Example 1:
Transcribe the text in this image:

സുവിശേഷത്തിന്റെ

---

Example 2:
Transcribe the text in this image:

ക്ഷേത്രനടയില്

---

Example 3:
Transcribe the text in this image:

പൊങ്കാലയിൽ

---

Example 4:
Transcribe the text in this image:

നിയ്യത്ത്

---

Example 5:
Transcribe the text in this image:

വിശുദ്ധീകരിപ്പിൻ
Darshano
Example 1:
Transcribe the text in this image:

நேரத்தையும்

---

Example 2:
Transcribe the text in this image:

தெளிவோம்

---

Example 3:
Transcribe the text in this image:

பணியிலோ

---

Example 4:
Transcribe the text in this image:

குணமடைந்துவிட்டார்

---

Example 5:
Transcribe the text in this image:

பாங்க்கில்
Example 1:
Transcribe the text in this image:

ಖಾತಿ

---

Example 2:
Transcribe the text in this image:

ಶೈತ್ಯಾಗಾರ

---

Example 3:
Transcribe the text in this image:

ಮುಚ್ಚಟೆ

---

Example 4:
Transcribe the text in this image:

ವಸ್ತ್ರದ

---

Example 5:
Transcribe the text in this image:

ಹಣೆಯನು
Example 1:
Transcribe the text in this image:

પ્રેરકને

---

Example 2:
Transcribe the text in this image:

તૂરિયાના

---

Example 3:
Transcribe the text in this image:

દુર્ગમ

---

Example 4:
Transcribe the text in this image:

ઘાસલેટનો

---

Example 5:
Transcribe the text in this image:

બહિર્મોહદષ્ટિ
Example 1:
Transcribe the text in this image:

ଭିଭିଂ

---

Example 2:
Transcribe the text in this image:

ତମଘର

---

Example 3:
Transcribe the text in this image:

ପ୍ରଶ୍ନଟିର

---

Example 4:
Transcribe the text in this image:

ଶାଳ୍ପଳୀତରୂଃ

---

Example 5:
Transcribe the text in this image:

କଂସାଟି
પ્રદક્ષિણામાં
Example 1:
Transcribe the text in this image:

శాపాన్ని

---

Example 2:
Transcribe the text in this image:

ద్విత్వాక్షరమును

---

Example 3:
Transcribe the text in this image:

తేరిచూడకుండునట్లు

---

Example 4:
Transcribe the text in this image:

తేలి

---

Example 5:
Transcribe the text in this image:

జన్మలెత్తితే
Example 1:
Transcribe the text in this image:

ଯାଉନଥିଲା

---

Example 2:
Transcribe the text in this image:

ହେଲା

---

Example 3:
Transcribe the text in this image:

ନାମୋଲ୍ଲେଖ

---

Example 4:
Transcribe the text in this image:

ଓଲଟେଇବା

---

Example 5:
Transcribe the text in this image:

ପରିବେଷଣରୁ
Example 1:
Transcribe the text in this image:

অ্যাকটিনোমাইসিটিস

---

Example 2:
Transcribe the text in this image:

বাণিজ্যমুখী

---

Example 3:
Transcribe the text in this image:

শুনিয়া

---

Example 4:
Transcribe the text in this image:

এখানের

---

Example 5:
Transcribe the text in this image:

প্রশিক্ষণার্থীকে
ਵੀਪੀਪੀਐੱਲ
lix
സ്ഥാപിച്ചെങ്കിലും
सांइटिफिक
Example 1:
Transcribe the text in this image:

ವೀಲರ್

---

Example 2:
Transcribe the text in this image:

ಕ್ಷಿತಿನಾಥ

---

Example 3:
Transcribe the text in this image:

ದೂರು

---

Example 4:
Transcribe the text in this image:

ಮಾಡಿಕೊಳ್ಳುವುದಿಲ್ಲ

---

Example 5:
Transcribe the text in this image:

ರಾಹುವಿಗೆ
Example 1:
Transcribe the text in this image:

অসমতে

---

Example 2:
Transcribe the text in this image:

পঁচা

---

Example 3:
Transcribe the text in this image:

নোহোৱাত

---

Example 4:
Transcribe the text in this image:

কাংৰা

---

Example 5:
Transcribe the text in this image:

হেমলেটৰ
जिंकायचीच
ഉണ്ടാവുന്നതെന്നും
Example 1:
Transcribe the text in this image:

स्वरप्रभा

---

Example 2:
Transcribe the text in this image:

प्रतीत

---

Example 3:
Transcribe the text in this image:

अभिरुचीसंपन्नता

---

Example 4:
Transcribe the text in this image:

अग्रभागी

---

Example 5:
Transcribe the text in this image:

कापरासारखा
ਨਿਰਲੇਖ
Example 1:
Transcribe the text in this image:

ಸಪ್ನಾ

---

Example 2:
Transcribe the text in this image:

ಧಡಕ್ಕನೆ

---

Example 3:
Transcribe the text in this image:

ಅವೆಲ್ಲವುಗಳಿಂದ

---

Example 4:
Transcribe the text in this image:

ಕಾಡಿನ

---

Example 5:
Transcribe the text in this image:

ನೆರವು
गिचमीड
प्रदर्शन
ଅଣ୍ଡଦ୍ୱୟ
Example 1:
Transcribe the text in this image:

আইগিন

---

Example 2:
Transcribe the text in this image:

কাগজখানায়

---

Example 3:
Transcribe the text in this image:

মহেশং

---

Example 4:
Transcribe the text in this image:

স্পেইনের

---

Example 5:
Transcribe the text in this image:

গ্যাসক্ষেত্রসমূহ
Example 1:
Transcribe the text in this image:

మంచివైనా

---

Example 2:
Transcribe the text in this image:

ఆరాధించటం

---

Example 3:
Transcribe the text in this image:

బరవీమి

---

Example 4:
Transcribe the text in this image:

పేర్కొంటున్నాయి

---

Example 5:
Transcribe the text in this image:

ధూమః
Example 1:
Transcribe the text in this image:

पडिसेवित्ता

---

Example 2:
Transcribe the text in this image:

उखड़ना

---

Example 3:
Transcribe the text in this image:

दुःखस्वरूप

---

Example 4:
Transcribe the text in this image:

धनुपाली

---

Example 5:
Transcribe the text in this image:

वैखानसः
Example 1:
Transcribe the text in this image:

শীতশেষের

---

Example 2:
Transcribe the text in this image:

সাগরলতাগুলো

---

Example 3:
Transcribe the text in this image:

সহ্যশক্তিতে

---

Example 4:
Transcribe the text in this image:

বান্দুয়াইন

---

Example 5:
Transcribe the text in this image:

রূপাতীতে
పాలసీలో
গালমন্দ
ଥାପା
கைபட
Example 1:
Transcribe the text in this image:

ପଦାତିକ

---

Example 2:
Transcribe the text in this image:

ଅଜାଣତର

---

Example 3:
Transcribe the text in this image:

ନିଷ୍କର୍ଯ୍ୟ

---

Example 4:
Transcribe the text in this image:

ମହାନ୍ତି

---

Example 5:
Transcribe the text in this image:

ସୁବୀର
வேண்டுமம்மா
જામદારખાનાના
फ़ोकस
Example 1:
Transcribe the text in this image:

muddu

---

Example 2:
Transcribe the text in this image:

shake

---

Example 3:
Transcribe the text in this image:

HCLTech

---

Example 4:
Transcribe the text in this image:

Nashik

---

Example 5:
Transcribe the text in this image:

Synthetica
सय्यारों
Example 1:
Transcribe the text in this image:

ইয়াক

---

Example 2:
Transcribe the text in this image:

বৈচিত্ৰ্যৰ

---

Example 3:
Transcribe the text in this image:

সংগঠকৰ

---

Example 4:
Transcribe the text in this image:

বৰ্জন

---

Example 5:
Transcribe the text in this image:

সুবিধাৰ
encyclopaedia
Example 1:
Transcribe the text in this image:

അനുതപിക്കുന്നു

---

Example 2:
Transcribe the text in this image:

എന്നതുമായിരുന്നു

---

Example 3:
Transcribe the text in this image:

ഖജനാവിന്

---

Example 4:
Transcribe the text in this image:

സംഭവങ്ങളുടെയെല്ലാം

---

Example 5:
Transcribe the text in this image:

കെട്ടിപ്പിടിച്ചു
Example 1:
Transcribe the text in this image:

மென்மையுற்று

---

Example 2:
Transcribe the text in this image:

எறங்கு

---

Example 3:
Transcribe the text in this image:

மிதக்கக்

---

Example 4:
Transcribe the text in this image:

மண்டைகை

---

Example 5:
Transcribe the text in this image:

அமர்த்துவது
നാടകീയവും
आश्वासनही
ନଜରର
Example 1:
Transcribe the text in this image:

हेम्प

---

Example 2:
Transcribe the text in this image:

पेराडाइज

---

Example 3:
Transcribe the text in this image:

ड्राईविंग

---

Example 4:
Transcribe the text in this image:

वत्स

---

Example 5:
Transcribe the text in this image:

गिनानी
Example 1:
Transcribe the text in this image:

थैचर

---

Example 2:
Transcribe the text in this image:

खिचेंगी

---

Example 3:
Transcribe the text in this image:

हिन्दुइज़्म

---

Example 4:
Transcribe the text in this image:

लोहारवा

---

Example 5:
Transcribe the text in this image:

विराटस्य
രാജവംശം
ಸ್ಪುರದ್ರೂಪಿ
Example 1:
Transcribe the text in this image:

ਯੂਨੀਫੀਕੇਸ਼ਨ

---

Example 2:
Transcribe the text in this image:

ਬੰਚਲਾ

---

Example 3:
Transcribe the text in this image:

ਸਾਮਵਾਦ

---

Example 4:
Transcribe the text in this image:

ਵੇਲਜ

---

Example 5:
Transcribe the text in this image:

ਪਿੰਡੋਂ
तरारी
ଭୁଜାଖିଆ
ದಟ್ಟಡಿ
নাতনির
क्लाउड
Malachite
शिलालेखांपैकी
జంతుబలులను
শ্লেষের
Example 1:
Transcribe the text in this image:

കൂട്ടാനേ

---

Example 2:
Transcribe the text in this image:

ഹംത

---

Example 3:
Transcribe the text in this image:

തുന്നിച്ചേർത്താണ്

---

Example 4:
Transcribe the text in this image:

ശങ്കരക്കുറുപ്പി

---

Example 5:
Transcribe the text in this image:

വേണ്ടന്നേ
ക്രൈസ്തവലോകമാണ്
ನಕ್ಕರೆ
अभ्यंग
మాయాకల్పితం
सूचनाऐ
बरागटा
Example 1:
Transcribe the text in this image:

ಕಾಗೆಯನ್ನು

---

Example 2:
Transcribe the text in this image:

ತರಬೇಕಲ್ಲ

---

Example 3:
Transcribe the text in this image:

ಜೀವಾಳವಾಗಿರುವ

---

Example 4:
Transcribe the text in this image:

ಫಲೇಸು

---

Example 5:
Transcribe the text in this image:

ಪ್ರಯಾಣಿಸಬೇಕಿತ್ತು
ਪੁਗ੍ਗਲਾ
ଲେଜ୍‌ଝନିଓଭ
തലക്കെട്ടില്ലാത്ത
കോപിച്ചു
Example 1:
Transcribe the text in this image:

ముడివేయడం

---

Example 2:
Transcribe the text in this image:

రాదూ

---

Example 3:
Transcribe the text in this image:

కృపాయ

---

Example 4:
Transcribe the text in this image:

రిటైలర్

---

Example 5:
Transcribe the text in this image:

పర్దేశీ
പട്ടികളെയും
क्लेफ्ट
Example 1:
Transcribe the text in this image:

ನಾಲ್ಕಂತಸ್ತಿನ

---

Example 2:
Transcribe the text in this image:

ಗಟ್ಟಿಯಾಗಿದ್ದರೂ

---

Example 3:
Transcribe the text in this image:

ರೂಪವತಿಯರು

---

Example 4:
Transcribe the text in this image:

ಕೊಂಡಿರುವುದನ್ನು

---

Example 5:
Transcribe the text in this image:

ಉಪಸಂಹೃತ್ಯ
----------------------------------------
Lay out the material above as a numbered list with blank lines omitted, covering only the lines from its beginning through the line containing "நேரத்தையும்", both inclusive.

FINAL ANSWER:
1. Example 1:
2. Transcribe the text in this image:
3. സുവിശേഷത്തിന്റെ
4. ---
5. Example 2:
6. Transcribe the text in this image:
7. ക്ഷേത്രനടയില്
8. ---
9. Example 3:
10. Transcribe the text in this image:
11. പൊങ്കാലയിൽ
12. ---
13. Example 4:
14. Transcribe the text in this image:
15. നിയ്യത്ത്
16. ---
17. Example 5:
18. Transcribe the text in this image:
19. വിശുദ്ധീകരിപ്പിൻ
20. Darshano
21. Example 1:
22. Transcribe the text in this image:
23. நேரத்தையும்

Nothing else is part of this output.